To do:
- a) According to the patch, what name does $GITHUB_WORKFLOW hold inside a reusable workflow_call callback?
- b) Reproduce the part of the patch between "Inside a reusable" and "insertions(+), 27 deletions(-)", inclusive.

Excerpted text:
(begin)
From 2a275cf14d61c3cd39574975845d2fa05457f304 Mon Sep 17 00:00:00 2001
From: Joshua Temple <joshua.temple@stablekernel.com>
Date: Sun, 14 Jun 2026 19:43:44 -0400
Subject: [PATCH 2/2] test(e2e): fail rollback re-deploy via dispatch env not
 caller workflow name

Inside a reusable workflow_call callback, $GITHUB_WORKFLOW is the callee's own name, not the caller's, on act and on real GitHub. The converted rollback scenario keyed its failing deploy on the caller name (Rollback*), which never matches, so the re-deploy always succeeded and the state-unchanged assertion broke. Both promote and rollback also dispatch via workflow_dispatch, so the event name cannot disambiguate either. Set CASCADE_E2E_ROLLBACK on the rollback dispatch only and key the deploy callback on it; act passes top-level env into the reusable callee.

Signed-off-by: Joshua Temple <joshua.temple@stablekernel.com>
---
 e2e/harness/rollback_actions.go               |  8 +++
 ...ollback-failed-deploy-no-state-change.yaml | 56 ++++++++++---------
 2 files changed, 37 insertions(+), 27 deletions(-)

diff --git a/e2e/harness/rollback_actions.go b/e2e/harness/rollback_actions.go
index a242cd4..d60c1c8 100644
--- a/e2e/harness/rollback_actions.go
+++ b/e2e/harness/rollback_actions.go
@@ -67,6 +67,14 @@ func (r *Runner) executeRollback(ctx context.Context, rollback *RollbackStep, co
 		Env: map[string]string{
 			"GITHUB_REF":        fmt.Sprintf("refs/heads/%s", branch),
 			"GITHUB_REPOSITORY": fmt.Sprintf("%s/%s", AdminUsername, r.harness.repo.Name),
+			// Mark this run as a rollback so a deploy callback can distinguish the
+			// rollback re-deploy from a setup promote. Both are dispatched via
+			// workflow_dispatch and a reusable callback sees its own name in
+			// $GITHUB_WORKFLOW (the callee's, not the caller's), so the caller's
+			// workflow name is not a usable signal. act passes top-level --env into
+			// every job, including reusable callees, so this is observable in the
+			// deploy step. Only the rollback path sets it; promote never does.
+			"CASCADE_E2E_ROLLBACK": "1",
 		},
 	})
 	if err != nil {
diff --git a/e2e/scenarios/rollback/rollback-failed-deploy-no-state-change.yaml b/e2e/scenarios/rollback/rollback-failed-deploy-no-state-change.yaml
index 1bbfa2a..5442d80 100644
--- a/e2e/scenarios/rollback/rollback-failed-deploy-no-state-change.yaml
+++ b/e2e/scenarios/rollback/rollback-failed-deploy-no-state-change.yaml
@@ -7,9 +7,9 @@ description: |
   succeed, leaving trunk state exactly where it was.
 
   prod is advanced through two published versions, then a rollback is requested.
(end)
Records provided:
(begin)
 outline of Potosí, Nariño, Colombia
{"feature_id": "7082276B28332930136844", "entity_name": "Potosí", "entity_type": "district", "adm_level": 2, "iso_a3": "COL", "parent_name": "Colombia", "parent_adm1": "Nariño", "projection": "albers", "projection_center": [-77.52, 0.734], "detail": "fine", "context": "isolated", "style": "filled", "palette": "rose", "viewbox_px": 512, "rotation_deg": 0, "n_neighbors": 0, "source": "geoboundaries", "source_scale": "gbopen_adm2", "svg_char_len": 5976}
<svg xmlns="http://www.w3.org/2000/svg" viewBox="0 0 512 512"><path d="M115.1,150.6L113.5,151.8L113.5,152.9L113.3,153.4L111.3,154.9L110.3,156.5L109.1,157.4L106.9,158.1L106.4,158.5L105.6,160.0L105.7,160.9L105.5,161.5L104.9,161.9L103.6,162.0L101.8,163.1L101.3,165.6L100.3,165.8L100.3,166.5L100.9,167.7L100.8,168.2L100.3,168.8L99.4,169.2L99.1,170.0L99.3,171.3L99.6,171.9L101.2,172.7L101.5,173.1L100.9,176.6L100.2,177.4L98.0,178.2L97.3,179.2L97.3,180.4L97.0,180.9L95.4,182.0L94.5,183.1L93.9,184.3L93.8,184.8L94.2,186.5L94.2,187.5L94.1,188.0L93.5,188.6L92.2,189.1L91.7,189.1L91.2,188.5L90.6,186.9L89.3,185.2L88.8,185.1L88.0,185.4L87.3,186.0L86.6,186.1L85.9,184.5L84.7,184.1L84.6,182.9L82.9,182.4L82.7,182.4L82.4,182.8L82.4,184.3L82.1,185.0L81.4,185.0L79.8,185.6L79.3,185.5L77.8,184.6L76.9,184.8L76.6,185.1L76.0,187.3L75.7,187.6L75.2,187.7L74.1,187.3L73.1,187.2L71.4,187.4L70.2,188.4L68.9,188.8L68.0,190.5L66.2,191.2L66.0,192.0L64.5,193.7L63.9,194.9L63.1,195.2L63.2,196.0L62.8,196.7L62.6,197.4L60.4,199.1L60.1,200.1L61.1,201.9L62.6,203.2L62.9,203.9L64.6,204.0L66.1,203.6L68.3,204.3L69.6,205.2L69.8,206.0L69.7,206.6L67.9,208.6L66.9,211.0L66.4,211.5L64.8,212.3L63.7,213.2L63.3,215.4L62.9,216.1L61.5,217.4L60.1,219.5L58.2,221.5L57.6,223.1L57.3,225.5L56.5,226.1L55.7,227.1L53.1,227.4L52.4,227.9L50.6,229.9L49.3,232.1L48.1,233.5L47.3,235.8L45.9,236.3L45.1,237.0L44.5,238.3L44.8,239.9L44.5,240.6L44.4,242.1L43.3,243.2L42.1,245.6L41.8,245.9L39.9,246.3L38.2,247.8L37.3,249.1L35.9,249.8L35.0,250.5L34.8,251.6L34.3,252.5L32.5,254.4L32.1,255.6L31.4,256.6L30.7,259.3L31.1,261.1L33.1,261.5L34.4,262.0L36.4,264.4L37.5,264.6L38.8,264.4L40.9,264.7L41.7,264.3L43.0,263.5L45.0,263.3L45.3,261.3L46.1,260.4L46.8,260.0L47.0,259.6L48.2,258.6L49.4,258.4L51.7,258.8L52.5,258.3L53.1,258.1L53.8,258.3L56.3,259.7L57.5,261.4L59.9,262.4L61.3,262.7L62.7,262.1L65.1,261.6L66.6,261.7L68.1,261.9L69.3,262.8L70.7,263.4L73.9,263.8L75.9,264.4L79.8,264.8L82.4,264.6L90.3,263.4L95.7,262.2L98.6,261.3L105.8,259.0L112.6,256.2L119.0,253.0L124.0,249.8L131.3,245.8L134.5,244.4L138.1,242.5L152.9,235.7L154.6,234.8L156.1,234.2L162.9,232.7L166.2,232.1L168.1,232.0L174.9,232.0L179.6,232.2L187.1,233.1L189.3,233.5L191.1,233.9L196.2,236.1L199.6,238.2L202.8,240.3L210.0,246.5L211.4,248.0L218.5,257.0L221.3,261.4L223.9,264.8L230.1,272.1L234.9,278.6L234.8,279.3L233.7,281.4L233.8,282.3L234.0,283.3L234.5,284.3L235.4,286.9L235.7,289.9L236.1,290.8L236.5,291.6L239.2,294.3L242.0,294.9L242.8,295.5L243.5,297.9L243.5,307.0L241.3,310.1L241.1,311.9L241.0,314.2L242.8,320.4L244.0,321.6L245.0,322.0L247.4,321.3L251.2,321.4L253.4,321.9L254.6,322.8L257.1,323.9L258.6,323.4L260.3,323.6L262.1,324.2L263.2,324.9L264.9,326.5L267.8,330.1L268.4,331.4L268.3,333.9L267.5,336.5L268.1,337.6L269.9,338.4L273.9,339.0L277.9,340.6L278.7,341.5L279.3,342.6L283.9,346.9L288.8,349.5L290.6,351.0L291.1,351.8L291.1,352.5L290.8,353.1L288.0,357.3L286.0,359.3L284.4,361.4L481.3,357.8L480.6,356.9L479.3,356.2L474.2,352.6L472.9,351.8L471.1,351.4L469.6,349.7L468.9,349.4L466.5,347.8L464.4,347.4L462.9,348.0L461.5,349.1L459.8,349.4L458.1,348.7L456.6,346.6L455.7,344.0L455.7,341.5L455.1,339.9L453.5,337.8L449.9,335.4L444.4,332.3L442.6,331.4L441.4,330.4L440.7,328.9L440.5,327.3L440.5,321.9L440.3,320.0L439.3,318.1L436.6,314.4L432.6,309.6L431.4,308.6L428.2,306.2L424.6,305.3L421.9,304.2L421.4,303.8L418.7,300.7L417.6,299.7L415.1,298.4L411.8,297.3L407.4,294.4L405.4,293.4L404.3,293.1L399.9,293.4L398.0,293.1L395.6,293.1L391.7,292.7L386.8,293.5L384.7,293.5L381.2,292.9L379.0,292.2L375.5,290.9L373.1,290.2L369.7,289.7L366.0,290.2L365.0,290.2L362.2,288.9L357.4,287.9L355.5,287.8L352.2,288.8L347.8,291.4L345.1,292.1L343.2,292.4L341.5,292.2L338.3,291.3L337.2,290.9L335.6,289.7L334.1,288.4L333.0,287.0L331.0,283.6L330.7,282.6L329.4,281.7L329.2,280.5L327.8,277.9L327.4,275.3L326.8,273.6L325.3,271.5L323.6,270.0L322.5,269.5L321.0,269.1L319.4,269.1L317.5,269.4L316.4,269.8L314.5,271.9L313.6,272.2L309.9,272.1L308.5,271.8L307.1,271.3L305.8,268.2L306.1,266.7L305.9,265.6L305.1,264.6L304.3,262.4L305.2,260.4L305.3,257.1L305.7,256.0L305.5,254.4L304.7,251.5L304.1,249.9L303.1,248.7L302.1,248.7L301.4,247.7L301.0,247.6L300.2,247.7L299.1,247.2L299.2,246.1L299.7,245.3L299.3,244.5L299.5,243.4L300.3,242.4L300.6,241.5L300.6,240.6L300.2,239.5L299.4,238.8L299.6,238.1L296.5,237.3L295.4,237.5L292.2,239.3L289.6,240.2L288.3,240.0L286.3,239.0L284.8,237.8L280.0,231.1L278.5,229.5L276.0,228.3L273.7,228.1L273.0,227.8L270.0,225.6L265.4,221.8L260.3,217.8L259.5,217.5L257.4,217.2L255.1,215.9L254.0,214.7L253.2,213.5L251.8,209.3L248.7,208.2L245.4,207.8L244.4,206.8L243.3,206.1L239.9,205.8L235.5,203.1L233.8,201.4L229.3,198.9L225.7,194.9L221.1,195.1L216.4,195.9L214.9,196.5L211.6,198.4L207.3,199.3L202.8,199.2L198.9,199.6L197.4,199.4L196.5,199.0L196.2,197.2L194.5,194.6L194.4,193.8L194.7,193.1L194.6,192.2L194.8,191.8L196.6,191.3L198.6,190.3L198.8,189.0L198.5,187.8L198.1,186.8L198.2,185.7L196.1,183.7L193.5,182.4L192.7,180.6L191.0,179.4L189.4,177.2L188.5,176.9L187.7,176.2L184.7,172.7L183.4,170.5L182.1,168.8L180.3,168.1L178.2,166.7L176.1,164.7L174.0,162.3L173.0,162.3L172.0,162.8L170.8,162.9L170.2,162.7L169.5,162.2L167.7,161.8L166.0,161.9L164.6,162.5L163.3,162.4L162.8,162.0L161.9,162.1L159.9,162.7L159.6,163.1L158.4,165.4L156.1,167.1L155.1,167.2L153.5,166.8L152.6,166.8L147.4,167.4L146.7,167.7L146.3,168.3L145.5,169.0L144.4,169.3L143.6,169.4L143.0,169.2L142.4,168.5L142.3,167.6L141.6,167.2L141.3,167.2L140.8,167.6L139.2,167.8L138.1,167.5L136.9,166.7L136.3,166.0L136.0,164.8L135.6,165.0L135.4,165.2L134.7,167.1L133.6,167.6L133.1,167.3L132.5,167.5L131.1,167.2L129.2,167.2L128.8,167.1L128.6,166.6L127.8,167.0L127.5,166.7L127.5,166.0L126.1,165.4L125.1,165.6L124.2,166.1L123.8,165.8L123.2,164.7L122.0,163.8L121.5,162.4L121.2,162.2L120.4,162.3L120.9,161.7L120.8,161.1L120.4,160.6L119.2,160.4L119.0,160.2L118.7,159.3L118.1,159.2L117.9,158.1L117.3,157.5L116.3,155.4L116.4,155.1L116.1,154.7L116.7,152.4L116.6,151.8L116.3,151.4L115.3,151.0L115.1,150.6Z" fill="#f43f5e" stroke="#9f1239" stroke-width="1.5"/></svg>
(end)
(begin)
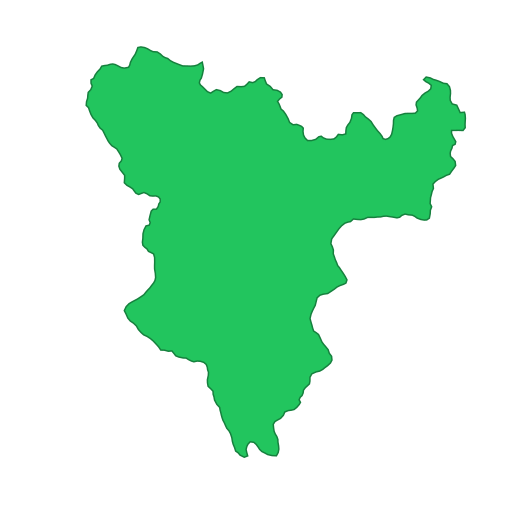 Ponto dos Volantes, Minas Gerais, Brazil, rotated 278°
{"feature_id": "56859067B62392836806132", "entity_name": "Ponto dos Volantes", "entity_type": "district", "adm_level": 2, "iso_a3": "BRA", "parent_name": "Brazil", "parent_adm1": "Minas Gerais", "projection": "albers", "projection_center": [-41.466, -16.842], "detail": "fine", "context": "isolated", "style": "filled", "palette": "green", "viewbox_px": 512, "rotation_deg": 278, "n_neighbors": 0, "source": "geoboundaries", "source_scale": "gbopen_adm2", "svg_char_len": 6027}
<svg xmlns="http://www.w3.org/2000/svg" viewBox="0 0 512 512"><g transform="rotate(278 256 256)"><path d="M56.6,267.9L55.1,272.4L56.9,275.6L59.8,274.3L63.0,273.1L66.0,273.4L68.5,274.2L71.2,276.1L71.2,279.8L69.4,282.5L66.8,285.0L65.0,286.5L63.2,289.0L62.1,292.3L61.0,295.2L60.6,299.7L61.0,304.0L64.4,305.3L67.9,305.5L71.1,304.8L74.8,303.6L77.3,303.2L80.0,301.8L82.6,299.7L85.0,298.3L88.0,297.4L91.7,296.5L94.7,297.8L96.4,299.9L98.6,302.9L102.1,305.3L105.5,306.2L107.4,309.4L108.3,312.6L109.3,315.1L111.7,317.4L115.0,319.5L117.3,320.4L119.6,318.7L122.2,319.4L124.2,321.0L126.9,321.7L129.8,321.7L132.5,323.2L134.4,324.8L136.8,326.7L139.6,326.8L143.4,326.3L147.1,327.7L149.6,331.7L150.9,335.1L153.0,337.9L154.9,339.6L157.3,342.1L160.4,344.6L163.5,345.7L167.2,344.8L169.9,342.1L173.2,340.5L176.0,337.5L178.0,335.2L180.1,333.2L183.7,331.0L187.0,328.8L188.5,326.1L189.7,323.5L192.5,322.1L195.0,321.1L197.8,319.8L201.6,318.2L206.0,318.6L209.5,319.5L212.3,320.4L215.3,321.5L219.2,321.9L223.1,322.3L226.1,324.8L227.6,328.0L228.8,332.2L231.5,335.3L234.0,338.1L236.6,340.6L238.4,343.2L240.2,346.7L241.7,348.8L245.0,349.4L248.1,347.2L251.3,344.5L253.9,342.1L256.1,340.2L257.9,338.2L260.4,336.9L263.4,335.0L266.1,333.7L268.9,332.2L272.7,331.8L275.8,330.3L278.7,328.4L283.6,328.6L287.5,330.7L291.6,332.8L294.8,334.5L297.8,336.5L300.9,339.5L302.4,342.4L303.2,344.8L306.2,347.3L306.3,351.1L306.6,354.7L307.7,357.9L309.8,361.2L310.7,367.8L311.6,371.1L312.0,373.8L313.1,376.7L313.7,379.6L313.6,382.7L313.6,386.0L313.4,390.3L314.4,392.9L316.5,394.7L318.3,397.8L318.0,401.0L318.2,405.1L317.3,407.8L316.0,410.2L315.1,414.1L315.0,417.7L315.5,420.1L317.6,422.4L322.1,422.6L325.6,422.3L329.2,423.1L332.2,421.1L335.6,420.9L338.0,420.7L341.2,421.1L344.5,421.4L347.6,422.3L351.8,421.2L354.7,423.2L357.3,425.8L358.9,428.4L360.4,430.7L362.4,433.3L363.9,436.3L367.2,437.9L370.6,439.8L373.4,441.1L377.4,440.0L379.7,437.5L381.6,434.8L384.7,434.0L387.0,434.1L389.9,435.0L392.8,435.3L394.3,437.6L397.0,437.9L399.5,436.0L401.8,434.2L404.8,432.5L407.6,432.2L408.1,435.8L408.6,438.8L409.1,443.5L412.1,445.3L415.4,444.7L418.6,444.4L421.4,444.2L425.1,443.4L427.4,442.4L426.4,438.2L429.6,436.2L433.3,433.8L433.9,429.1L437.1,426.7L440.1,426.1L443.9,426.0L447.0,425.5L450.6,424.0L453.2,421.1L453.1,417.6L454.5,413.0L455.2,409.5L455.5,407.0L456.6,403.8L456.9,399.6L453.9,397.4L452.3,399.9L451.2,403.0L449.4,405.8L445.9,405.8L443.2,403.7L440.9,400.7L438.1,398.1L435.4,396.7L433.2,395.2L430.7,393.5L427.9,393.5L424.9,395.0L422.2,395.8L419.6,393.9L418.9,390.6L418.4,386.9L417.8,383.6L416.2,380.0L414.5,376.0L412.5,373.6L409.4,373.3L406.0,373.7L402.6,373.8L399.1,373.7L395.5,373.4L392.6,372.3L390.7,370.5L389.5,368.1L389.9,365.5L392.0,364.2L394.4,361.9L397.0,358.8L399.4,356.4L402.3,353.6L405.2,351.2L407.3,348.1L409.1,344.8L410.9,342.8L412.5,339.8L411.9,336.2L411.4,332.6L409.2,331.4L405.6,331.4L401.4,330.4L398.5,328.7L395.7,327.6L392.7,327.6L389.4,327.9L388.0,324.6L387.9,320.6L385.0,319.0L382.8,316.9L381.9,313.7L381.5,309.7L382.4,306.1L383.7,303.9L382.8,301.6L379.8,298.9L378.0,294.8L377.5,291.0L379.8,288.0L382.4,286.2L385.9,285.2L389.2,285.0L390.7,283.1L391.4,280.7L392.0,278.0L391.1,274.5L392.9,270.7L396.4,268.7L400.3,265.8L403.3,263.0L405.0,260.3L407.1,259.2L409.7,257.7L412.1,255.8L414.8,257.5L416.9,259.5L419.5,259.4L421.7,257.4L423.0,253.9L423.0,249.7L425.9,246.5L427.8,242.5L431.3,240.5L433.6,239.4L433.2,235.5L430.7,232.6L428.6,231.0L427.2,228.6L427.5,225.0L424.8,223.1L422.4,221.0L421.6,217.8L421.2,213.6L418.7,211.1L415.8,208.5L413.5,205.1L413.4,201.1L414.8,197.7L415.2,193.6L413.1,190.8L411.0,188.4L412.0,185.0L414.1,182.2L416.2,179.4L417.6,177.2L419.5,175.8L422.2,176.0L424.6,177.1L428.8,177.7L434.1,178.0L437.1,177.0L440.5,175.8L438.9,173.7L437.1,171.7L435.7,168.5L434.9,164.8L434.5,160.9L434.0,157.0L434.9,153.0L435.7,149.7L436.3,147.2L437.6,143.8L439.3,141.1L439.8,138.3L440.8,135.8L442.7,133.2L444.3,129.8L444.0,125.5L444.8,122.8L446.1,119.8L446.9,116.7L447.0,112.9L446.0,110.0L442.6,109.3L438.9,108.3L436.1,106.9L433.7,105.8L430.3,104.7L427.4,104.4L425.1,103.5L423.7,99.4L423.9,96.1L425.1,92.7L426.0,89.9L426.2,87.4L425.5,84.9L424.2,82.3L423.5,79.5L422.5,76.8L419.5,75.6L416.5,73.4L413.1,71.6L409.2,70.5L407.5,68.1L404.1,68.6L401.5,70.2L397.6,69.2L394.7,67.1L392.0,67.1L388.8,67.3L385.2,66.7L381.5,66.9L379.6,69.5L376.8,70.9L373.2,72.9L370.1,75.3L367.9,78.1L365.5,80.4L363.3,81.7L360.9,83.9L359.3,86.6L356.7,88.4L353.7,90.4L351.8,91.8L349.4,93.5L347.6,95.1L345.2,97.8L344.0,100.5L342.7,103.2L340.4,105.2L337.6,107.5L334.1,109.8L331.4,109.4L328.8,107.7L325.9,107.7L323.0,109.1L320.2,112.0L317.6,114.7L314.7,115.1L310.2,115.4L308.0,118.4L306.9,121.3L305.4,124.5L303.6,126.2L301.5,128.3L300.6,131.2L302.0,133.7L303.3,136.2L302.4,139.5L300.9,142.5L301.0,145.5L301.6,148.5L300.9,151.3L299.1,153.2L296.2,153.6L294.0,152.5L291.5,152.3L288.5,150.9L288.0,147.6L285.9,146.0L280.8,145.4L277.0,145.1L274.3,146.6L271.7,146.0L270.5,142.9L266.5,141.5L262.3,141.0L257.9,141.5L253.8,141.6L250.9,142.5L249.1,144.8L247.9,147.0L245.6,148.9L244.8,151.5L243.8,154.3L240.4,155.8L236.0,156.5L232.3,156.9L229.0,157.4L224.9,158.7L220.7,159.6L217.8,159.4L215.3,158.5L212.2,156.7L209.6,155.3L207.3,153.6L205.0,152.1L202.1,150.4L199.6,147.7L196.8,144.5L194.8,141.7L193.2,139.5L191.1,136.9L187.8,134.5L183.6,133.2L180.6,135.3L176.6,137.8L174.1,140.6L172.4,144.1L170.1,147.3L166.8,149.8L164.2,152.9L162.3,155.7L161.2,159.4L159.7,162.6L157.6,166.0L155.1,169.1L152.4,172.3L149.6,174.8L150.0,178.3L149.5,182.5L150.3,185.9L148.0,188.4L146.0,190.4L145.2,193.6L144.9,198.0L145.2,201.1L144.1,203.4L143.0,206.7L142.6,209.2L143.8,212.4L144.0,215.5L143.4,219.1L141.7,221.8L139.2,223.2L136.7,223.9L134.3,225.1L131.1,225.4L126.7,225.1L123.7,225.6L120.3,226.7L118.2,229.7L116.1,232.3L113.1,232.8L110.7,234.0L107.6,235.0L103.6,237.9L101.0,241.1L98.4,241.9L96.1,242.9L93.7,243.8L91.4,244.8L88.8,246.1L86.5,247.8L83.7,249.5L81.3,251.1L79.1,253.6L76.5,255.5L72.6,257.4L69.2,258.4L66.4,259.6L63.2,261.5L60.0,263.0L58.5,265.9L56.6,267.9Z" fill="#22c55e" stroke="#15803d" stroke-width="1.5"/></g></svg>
(end)
Outputs:
- a) The callee's own name, not the caller's.

- b)
Inside a reusable workflow_call callback, $GITHUB_WORKFLOW is the callee's own name, not the caller's, on act and on real GitHub. The converted rollback scenario keyed its failing deploy on the caller name (Rollback*), which never matches, so the re-deploy always succeeded and the state-unchanged assertion broke. Both promote and rollback also dispatch via workflow_dispatch, so the event name cannot disambiguate either. Set CASCADE_E2E_ROLLBACK on the rollback dispatch only and key the deploy callback on it; act passes top-level env into the reusable callee.

Signed-off-by: Joshua Temple <joshua.temple@stablekernel.com>
---
 e2e/harness/rollback_actions.go               |  8 +++
 ...ollback-failed-deploy-no-state-change.yaml | 56 ++++++++++---------
 2 files changed, 37 insertions(+), 27 deletions(-)